If you need functionality that goes beyond HTML to PDF rendering, you need to implement the Pipeline interface.

public interface Pipeline<T extends CustomContext> {

	Pipeline init(final WorkerContext context) throws PipelineException;
	Pipeline open(WorkerContext context, Tag t, ProcessObject po) throws PipelineException;
	Pipeline content(WorkerContext context, Tag t, byte[] content, ProcessObject po) throws PipelineException;
	Pipeline close(WorkerContext context, Tag t, ProcessObject po) throws PipelineException;
	Pipeline getNext();

}

For your convenience, the AbstractPipeline already implements all this method. It's always a good idea to write subclass. This allows you to inherit all the default behavior, so that you only have to implement the open(), content(), and close() methods. These methods are called when XMLWorker detects that a tag is opened, when it detects content inside a tag, and when it detects that a tag is closed.

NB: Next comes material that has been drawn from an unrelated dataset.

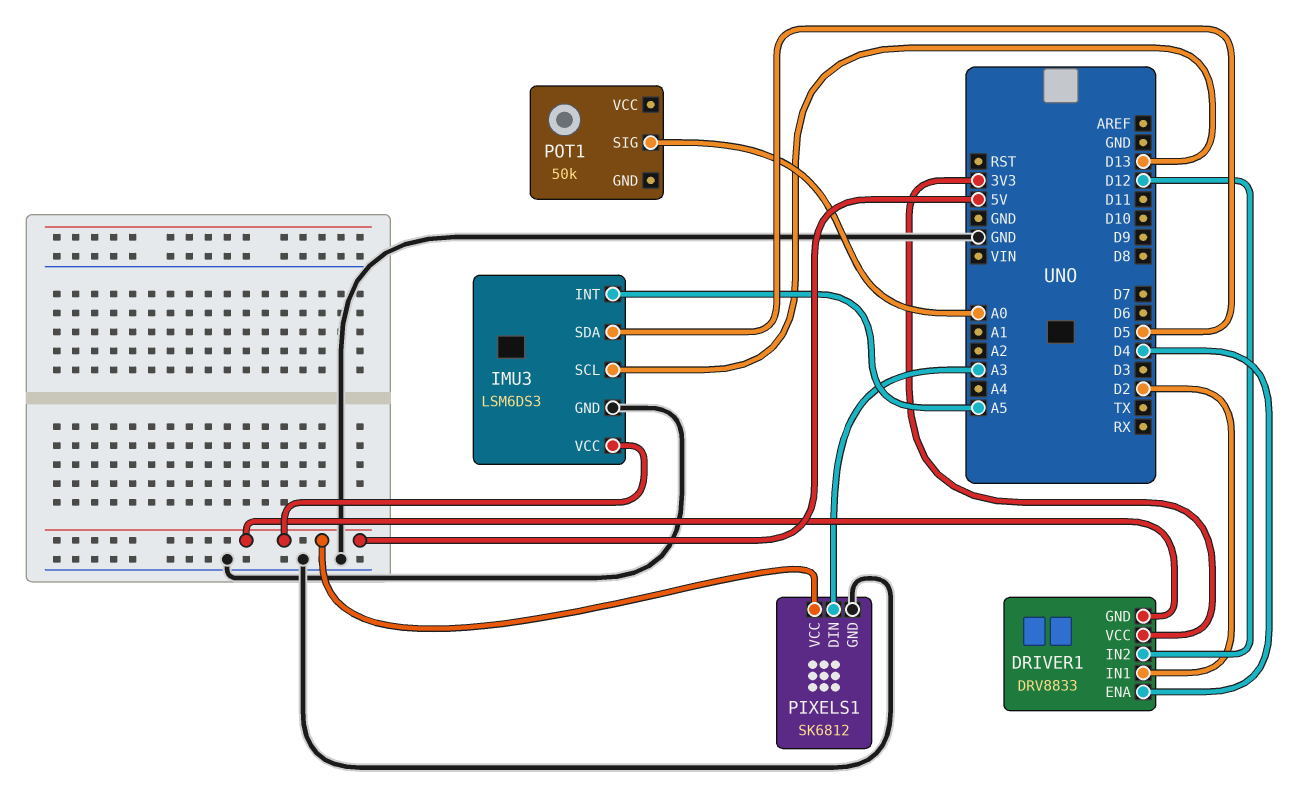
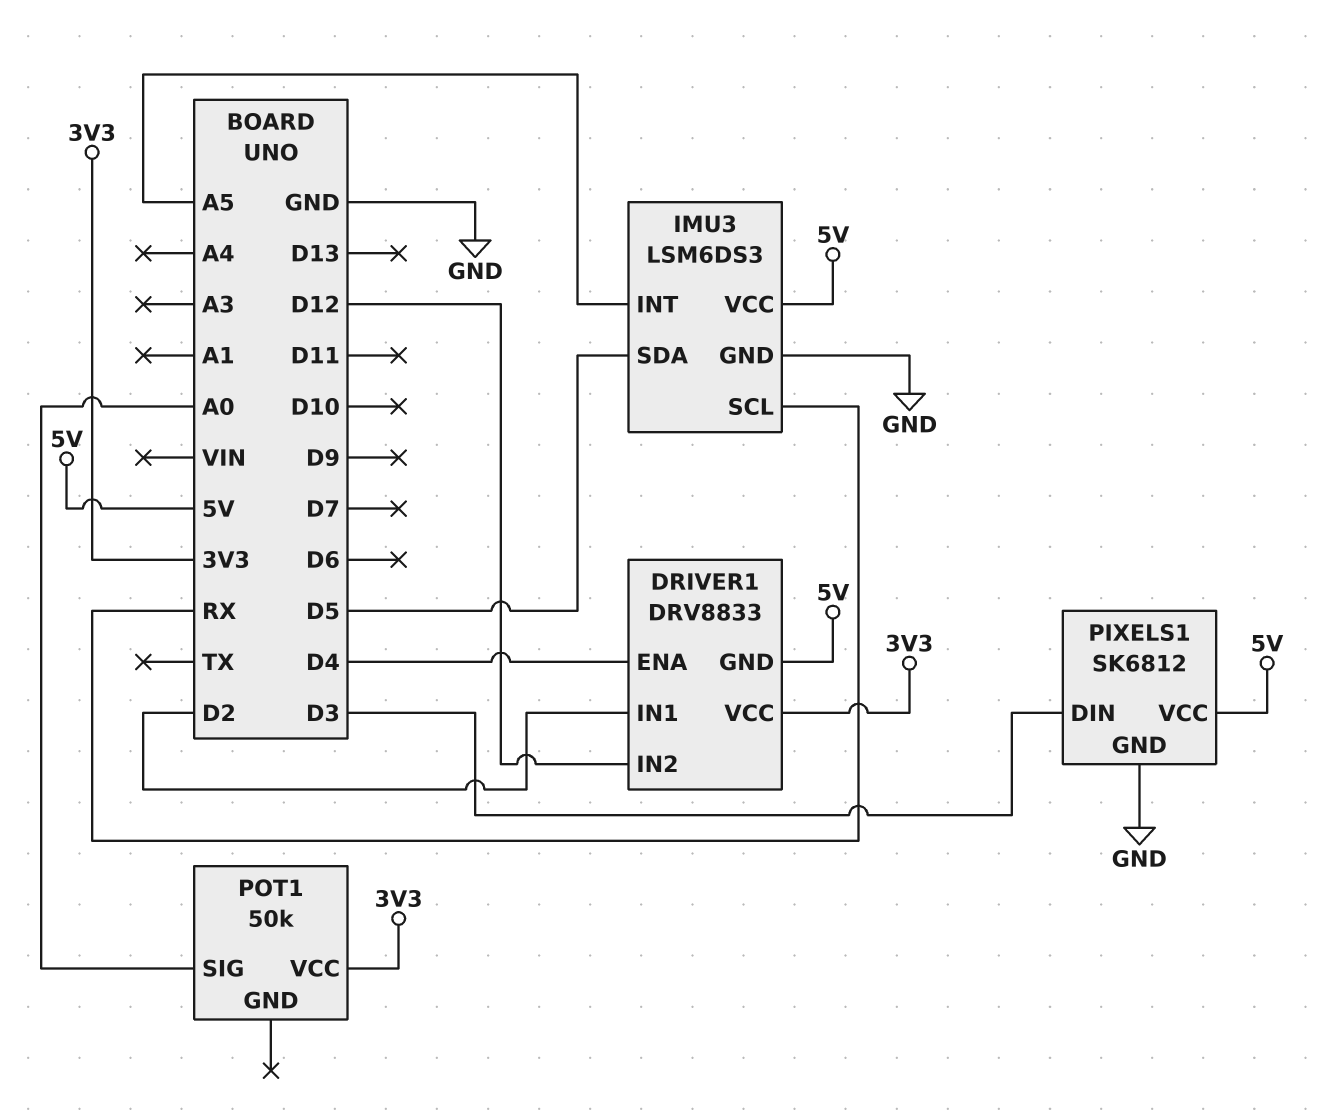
IMU3 pin SCL: D13 -> RX
PIXELS1 pin DIN: A3 -> D3
POT1 pin VCC: none -> 3V3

XMLWorker passes a Tag object (containing the name of the tag, attributes, styles, its parent, and its children) as well as a ProcessObject to these methods. In the case of the content() method, you also get a byte array with whatever was found in-between tags. This lifecycle of such a ProcessObject object starts in the first pipeline that is encountered and it ends in the final pipeline. It contains a list of Writable objects. Writable is used as a marker interface, allowing you to pass virtually anything from one pipeline to another. For instance the PdfWriterPipeline expects the ProcessObject to contain lists of WritableElements. These contain lists of Element object that can be added to a document. In the HTML to PDF implementation, the HtmlPipeline add Element objects to a WritableElement and puts them in the ProcessObject that is passed on to the PdfWriterPipeline.

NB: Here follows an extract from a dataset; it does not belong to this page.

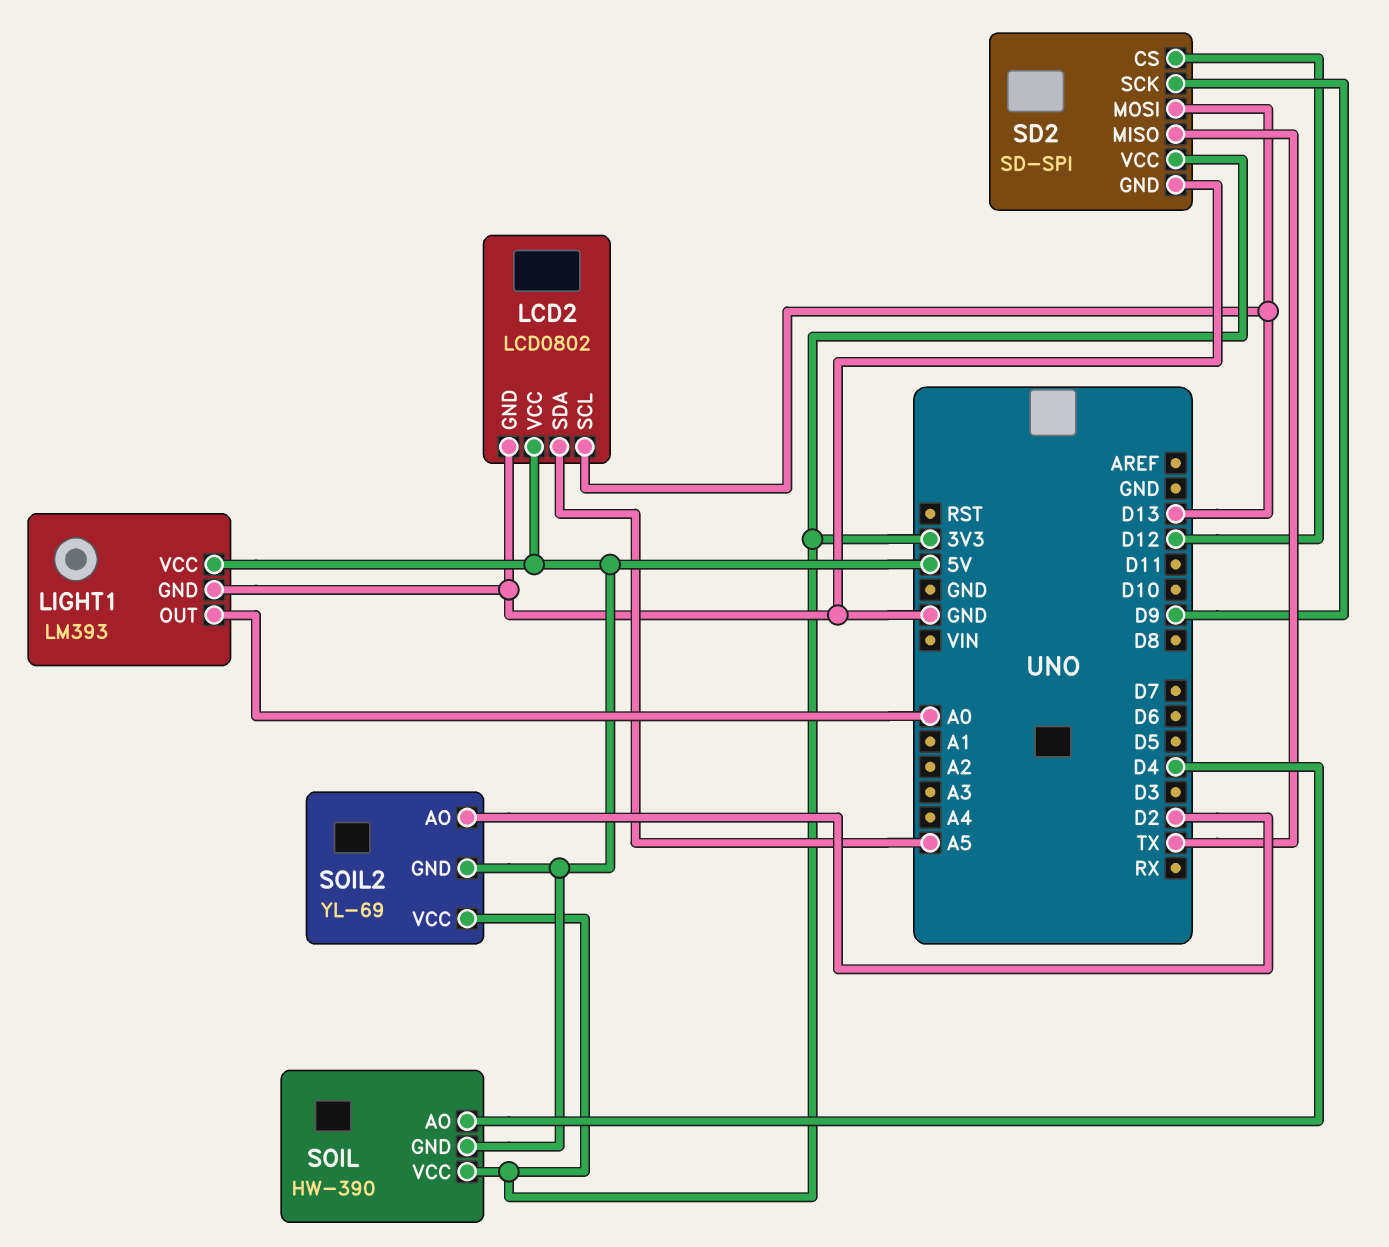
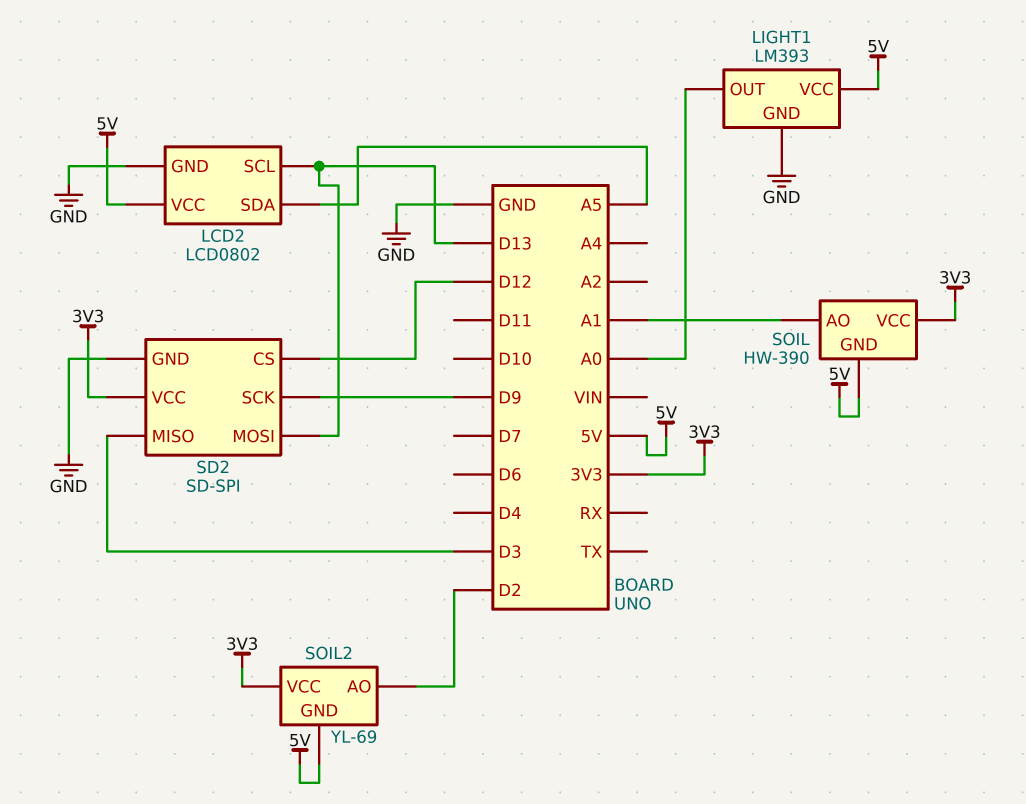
SD2 pin MISO: TX -> D3
SOIL pin AO: D4 -> A1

The WorkerContext lives as long as the parsing is going on, the context can be filled with CustomContext implementations used by pipelines. This way pipelines can access a CustomContext of another pipeline. In the existing pipelines this is done in the init method which is called by the XMLParsers various parse methods.

Please consult the source code of the existing pipelines for inspiration when writing your own Pipeline implementation.